Justice Wainright further reasoned that:
[T]he weight and potential severity of a Stowers or bad faith insurance verdict can[not] serve as a basis to alter the agreement of the parties [in the insurance policy]. Insurance is a consensual arrangement not subject to change by the threat of a lawsuit. . . . In summary, I would hold that absent a provision in the insurance policy providing for the insured to reimburse the insurer for paying to settle a claim that is later held not to be covered, there is no right to reimbursement of the settlement payment. However, an insurer should be allowed the opportunity to prove a right to recoupment of a reasonable settlement under contract law, including under the theories of implied-in-fact contracts and quasi-contracts, if the insurer gives notice of its intention to recoup the payment in a timely reservation of rights letter or makes reimbursement a term or condition of a subsequent agreement.
Id. at 13. Justice Wainright defends his approach as “straightforward and predictable.” Id. at 14.
Illinois confronted similar issues in finding that insurers could not obtain reimbursement of defense costs through the expedience of “reserving” a right to reimbursement and the insured’s acceptance of the defense. As the General Agents court reasoned:
As a matter of public policy, we cannot condone an arrangement where an insurer can unilaterally modify its contract, through a reservation of rights, to allow for reimbursement of defense costs in the event a court later finds that the insurer owes no duty to defend. We recognize that courts have found an implied agreement where the insured accepts the insurer’s payment of defense costs despite the insurer’s reservation of a right to reimbursement of defense costs. However, . . . recognizing such an implied agreement effectively places the insured in the position of making a Hobson’s choice between accepting the insurer’s additional conditions on its defense or losing its right to a defense from the insurer.
828 N.E.2d at 1102. Rather, the better approach is to require insurers to make provision in their insurance policies for the not-infrequent circumstance of settling uncovered claims. The Massachusetts Supreme Court, in addressing the identical issue presented in Frank’s Casing, in part relied on the absence of such a contractual provision in rejecting the right of reimbursement – and cited a nearly 60+ years’ old case where such language was used. Goldberg, 680 N.E.2d at 1128, citing Service Mut. Liab. Ins. Co. v. Aronofsky, 308 Mass. 249, 251, 31 N.E.2d 837 (1941).
At least in Texas, one can expect insurers now routinely to state in the reservation-of-rights letter that they reserve the right to reimbursement; given there is no downside for the carrier in doing this, insureds should expect to be greeted with reimbursement language whenever a claim is submitted if there is any possibility of no coverage, in whole or in part. See generally Northern County Mut. Ins. Co. v. Davalos, 140 S.W.3d 685 (Tex. 2004) (discussing need for independent counsel for insureds).

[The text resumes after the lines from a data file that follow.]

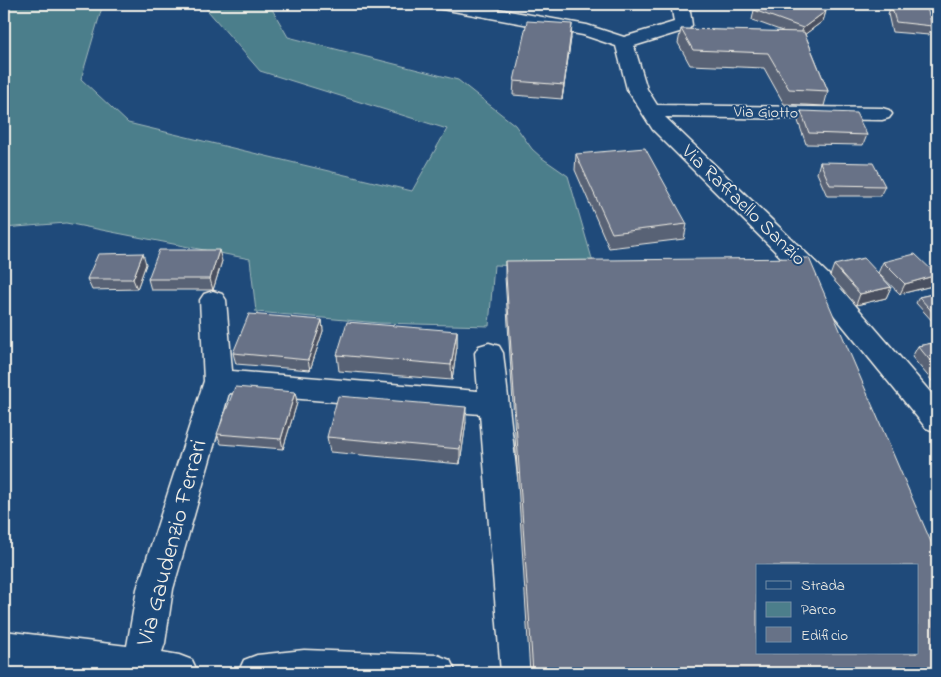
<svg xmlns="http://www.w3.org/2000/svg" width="941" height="677" viewBox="0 0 941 677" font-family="'Indie Flower',sans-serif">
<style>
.green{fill:#4c7e8b;stroke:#a0b8ba}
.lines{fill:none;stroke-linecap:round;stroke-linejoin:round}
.minor-casing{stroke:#f4f1e8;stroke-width:3}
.minor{fill:#1f4a7a;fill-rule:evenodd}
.wall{fill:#596274;stroke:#f4f1e8}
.shaded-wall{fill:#48505e;stroke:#f4f1e8}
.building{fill:#677287;stroke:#f4f1e8;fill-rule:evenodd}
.labels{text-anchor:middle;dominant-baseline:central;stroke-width:4;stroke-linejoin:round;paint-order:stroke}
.far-street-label{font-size:16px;fill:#f4f1e8;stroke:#1f4a7a}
.street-label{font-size:20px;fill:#f4f1e8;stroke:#1f4a7a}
.near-street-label{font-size:24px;fill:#f4f1e8;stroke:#1f4a7a}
</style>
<rect width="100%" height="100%" fill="#1f4a7a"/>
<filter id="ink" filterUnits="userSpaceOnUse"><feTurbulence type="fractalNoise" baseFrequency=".02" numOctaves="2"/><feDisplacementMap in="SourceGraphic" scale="10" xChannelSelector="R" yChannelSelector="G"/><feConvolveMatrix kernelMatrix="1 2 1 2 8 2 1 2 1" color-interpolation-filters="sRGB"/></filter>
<g filter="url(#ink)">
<path class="green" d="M4,4H103L81,79L128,123L412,191L447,129L260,71L202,4H269L288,37L458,80L515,125L532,149L542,158L568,176L595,269L494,265L489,326L379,323L256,312L250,259L66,223L4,228Z"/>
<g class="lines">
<defs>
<path id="minor" d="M433,4H470L587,25L624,37L674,22L671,4H689L692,25L689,29L634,46L647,89L657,105L882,108L889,110L892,114L889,118L882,120L665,117L830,276L937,400V432L926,428L812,288L653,130L627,89L616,46L583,35L442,9L436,8Z
M213,291L222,294L226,300L232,371L478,391L475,353L479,346L489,343L499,346L503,353L539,673H501L480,414L229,393L173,589L165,643L162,652L179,655L192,660L198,673H54L4,667V631L127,646L137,589L204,381L200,300L204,294Z
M304,650L437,655L450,660L456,673H238L244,660L257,655Z"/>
</defs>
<use href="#minor" class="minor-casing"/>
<use href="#minor" class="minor"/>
</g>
<path class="wall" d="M891,5L932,26L929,35L892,32L888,14Z
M754,10L826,11L823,21L805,34L828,91L824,106L784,104L764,68L690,65L678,43L681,29L785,32L752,20Z
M571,38L562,99L513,95L514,81Z
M801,111L867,135L863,145L806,144L798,121Z
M576,154L687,224L684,239L609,248L575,170Z
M820,162L885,186L880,196H827L817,173Z
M937,255V265L934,261Z
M222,261L213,290H151L148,279Z
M505,261L937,673H530L505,277Z
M883,262L932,286L900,294L878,273Z
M146,264L137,289L92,290L87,279Z
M834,265L891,287L886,298L856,305L830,276Z
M937,293V322L934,323L916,303L919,297Z
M322,320L323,331L310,370L236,364L233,353Z
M457,331V346L452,380L339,371L337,355Z
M937,342V387L912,357L918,346Z
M295,392L297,403L283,449L221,444L217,434Z
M466,422L460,464L330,452L327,437Z"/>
<path class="shaded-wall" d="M826,11L823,21L800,38L803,28Z
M572,24L571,38L562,99L564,85Z
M219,250L222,261L213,290L210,279Z
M143,253L146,264L137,289L133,279Z
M937,275L932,286L900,294L905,284Z
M891,287L886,298L856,305L860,294Z
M937,317V322L934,323Z
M322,320L323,331L310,370L308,360Z
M457,331V346L452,380L451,365Z
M295,392L297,403L283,449L281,439Z
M466,407V422L460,464V449Z"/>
<path class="building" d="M764,4H804L826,11L803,28L754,10Z
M891,5L927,8L932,26L896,22Z
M527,21L572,24L564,85L514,81Z
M681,29L804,32L828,91L789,89L768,53L693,50Z
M801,111L856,113L867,135L809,133Z
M645,148L687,224L612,233L576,154Z
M820,162L873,163L885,186L830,185Z
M159,250H219L210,279H148Z
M143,253L133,279H87L98,254Z
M915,254L937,275L905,284L883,262Z
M809,258L937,556V673H533L505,261ZM757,566H917V653H757Z
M864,258L891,287L860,294L834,265Z
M937,293V317L919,297Z
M249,314L322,320L308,360L233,353Z
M347,322L457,331L451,365L337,355Z
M937,342V369L918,346Z
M235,387L295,392L281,439L217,434Z
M338,396L466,407L460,449L327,437Z"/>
</g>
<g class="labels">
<g class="far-street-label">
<text transform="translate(766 113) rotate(1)">Via Giotto</text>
</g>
<g class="street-label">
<text transform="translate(743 206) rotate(44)">Via Raffaello Sanzio</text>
</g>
<g class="near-street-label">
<text transform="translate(173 543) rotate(-75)">Via Gaudenzio Ferrari</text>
</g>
</g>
<rect width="941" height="677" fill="none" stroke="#1f4a7a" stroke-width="20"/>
<rect x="10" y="10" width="921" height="657" fill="none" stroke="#f4f1e8" stroke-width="2" filter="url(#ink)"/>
<rect x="756" y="564" width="162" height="90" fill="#1f4a7a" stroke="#748da6"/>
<rect x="766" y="581" width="25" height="8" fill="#1f4a7a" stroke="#748da6"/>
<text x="801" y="590" font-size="15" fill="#f4f1e8">Strada</text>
<rect x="766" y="602" width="25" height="15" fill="#4c7e8b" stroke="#748da6"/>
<text x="801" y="614" font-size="15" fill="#f4f1e8">Parco</text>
<rect x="766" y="627" width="25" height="15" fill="#677287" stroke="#748da6"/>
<text x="801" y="640" font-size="15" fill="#f4f1e8">Edificio</text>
</svg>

Rather than to deal with these issues at the point of claim, however, insurers should be required to (i) adopt policy language subject to insurance commissioner approval or (ii) enter into separate, valid (interest-free) “loan” arrangements with their insureds at the point of claim where they advance funds subject to reimbursement. This would make clear to all involved what the rules of the road will be. But a splintering of decisions and rationales as displayed by the Texas Supreme Court in Frank’s Casing – resulting in four separate opinions totaling 47 pages – hardly contributes to legal certainty, especially in an area of contract law where parties are searching for certainty, risk transfer, and peace of mind.